Murkowski Bill Would Arm Soldiers With Information on Strain, Stress
Senator Introduces Military Mental Health Improvement Act, To Combat Suicides By Reducing Stigma Through Better Information
WASHINGTON, DC — As the United States Senate prepares to debate the National Defense Authorization Act – authorizing military pay, benefits and some policy initiatives – next week, Senator Lisa Murkowski is prioritizing our men and women in uniform by introducing S.1703, the Military Mental Health Improvement Act. This bill would clearly and comprehensively communicate exactly how their mental health records can be accessed or used throughout their career to service members when they enter the military – so that misinformation that would make them more reluctant to share problems is not given a chance to take hold.
“Military service on American soil and aboard is an intense and often life-changing experience for our troops, resulting in unseen scars that too many believe they must tolerate in deafening silence,” said Murkowski. “There is a considerable stigma attached to seeking psychological help to treat the spectrum of stress and depression – where soldiers incorrectly believe their file will be flagged and their military career path will be hurt. One of the bravest things someone can do is to ask for help; I believe that improving the information flow will keep soldiers from believing they must choose between their career and their health.”
More members of the U.S. military took their own lives (349) in 2012 than the number of combat casualties in Iraq and Afghanistan combined, which many mental health care providers and active duty military trace back to the stigma of seeking the care of a psychologist and the rampant myths that making that call or appointment would impede one’s professional advancement pursuit.

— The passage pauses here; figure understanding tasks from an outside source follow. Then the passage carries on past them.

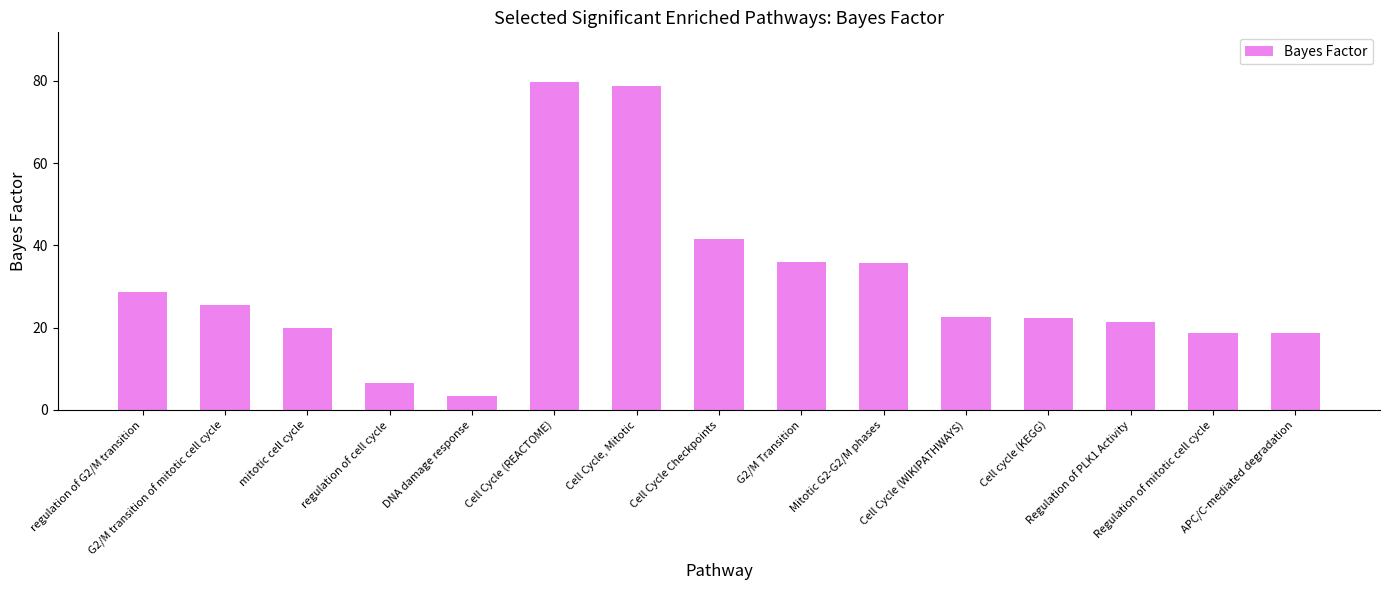

Which label corresponds to the smallest value in the chart?

DNA damage response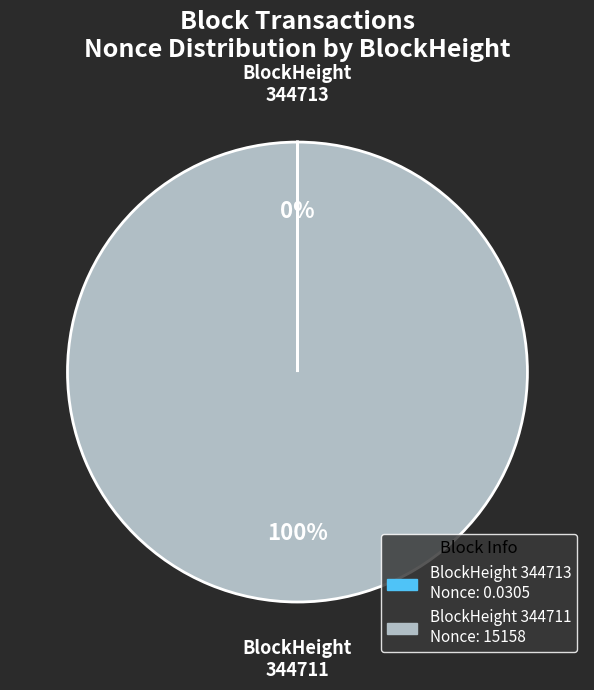

Is there any slice that represents more than half of the pie?

Yes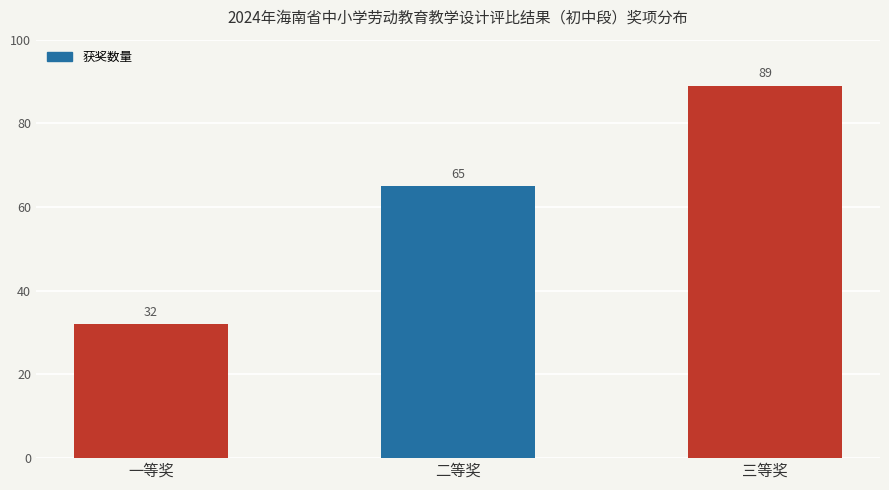

Does the chart contain any negative values?

No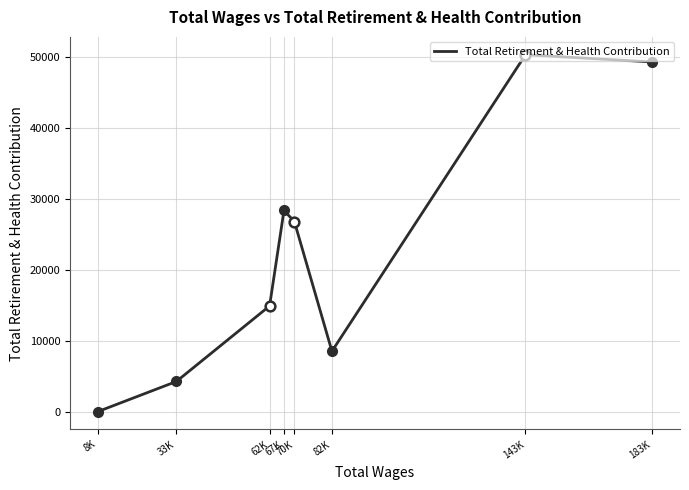

Rank the categories by value from highest to lowest.

143K, 183K, 67K, 70K, 62K, 82K, 33K, 8K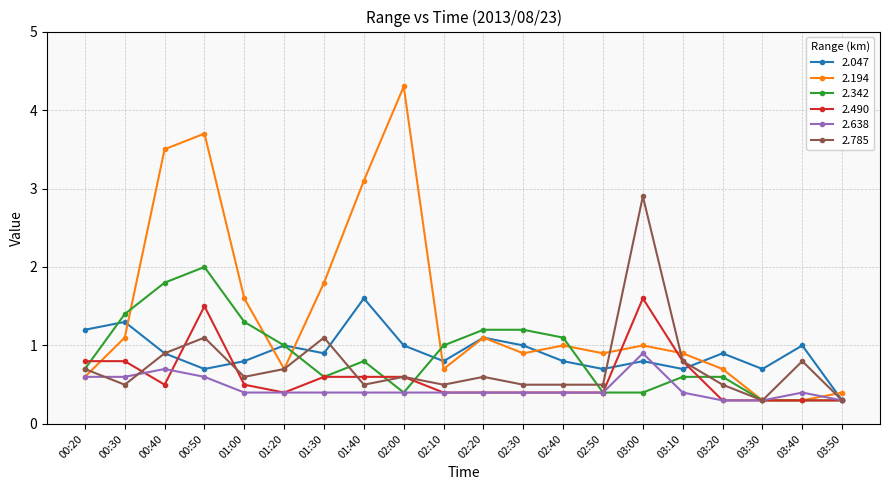

At how many categories does at least one series exceed 2?

5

Murkowski’s introduction of the bill has already been appreciated by veterans groups nationwide. The Veterans of Foreign Wars wrote her “Although service members readily seek care for physical injuries, many are still reluctant to seek out mental health care. It is clear that the negative stigma associated with mental health problems remains a significant challenge … the VFW commends you for your leadership on this issue.” The Iraq and Afghanistan Veterans of America lauded Senator Murkowski’s launching of the bill in the Senate. “By relaying this information to officers and enlisted personnel at the initial stages of their military training, the bill seeks to eliminate any misunderstandings service members may potentially have should they encounter any inaccurate information during their time of service,” said IAVA Chief Executive Officer and Founder Paul Rieckhoff.
(Senator Murkowski also recently taped a mental health PSA, to provide veterans a number to call)
Senator Murkowski has made advocacy for veterans a signature issue for her, whether it be through expanding health care closer to home in Alaska, introducing legislation to ease the risks facing veterans, spreading awareness through her Veteran Spotlight or events like listening sessions and field hearings across Alaska spanning her Senate career.